Of the three, Theodore Roosevelt was perhaps the greatest reformer. He considered himself a progressive, even though he was a Republican and was largely responsible for breaking up the gigantic business trusts which had dominated the American economy. Since Congress was reluctant to enact legislation to regulate trusts, Roosevelt ordered his Attorney General to bring suit against them. The two most important cases were the Northern Securities Company Case and the Swift and Company Case which broke up the Insurance and Meat Trusts.
Aside from that, Roosevelt was largely responsible for the Pure Food and Drug Act, and the Meat Inspection Act, this after he read The Jungle by Upton Sinclair. He couldn't believe that the conditions described by Sinclair were true; and when inspectors assured him that they were, he acted immediately. He was also a major element in the establishment of National Parks. Notably, Roosevelt was the first President to invite a Black person to dinner to the White House as an invited guest, namely Booker T. Washington.
Taft was hardly a reformer. He was more of a caretaker President, and quite conservative. He supported a lower tariff, which Roosevelt had opposed, and so offended Roosevelt that the latter ran against him for President in the 1916 election. His third party effort was just enough to give the election to Woodrow Wilson.

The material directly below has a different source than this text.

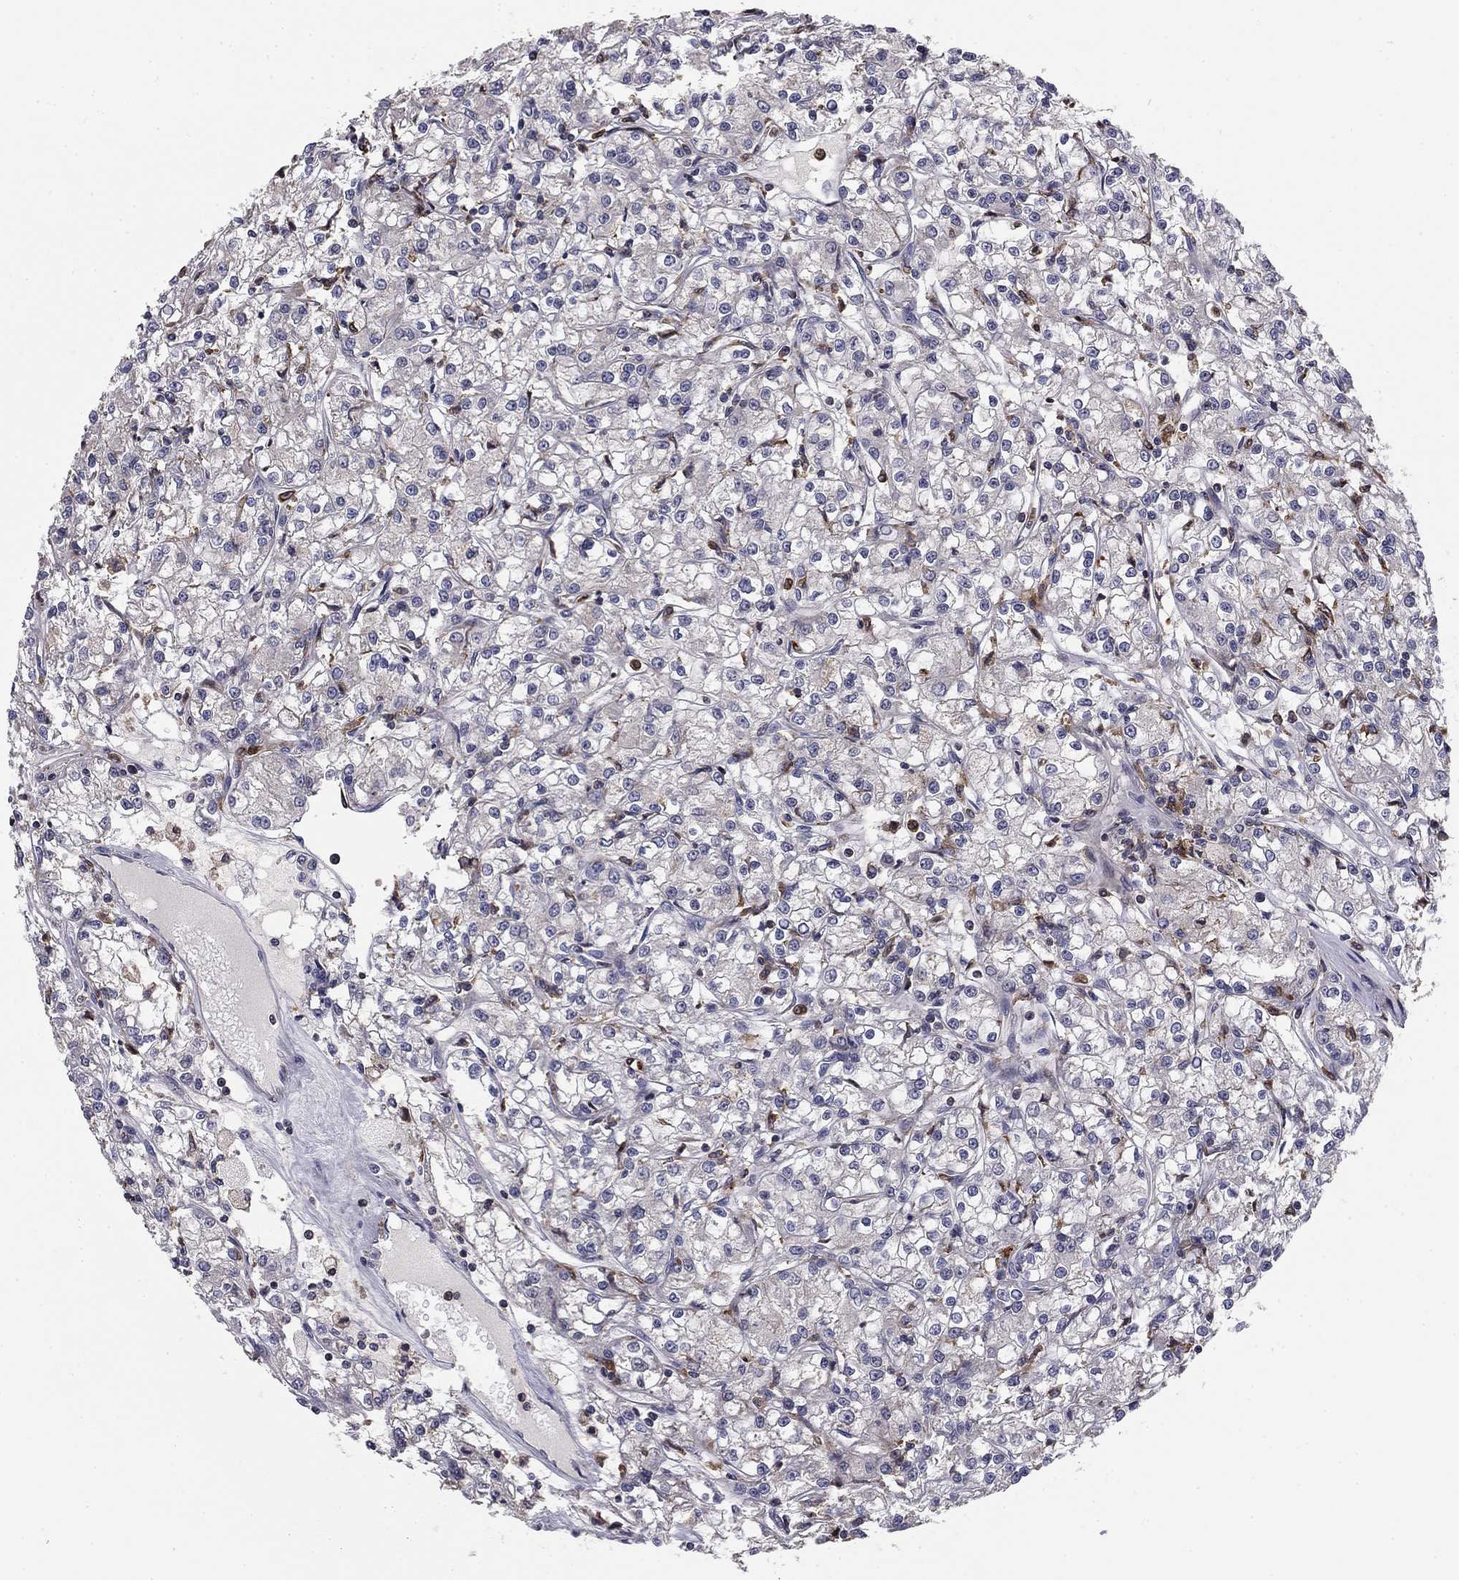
{"staining": {"intensity": "negative", "quantity": "none", "location": "none"}, "tissue": "renal cancer", "cell_type": "Tumor cells", "image_type": "cancer", "snomed": [{"axis": "morphology", "description": "Adenocarcinoma, NOS"}, {"axis": "topography", "description": "Kidney"}], "caption": "This is an IHC image of renal cancer. There is no positivity in tumor cells.", "gene": "PLCB2", "patient": {"sex": "female", "age": 59}}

Although a Democrat, Wilson turned a deaf ear to social issues. He said that child labor was a state issue, so the Federal government should not be involved. He did not support Women's suffrage, and in fact was called "Kaiser Wilson" by some women's rights groups. He also was quite racist, and did nothing for the cause of Blacks. In fact, he fired all Blacks who held government positions when he took office.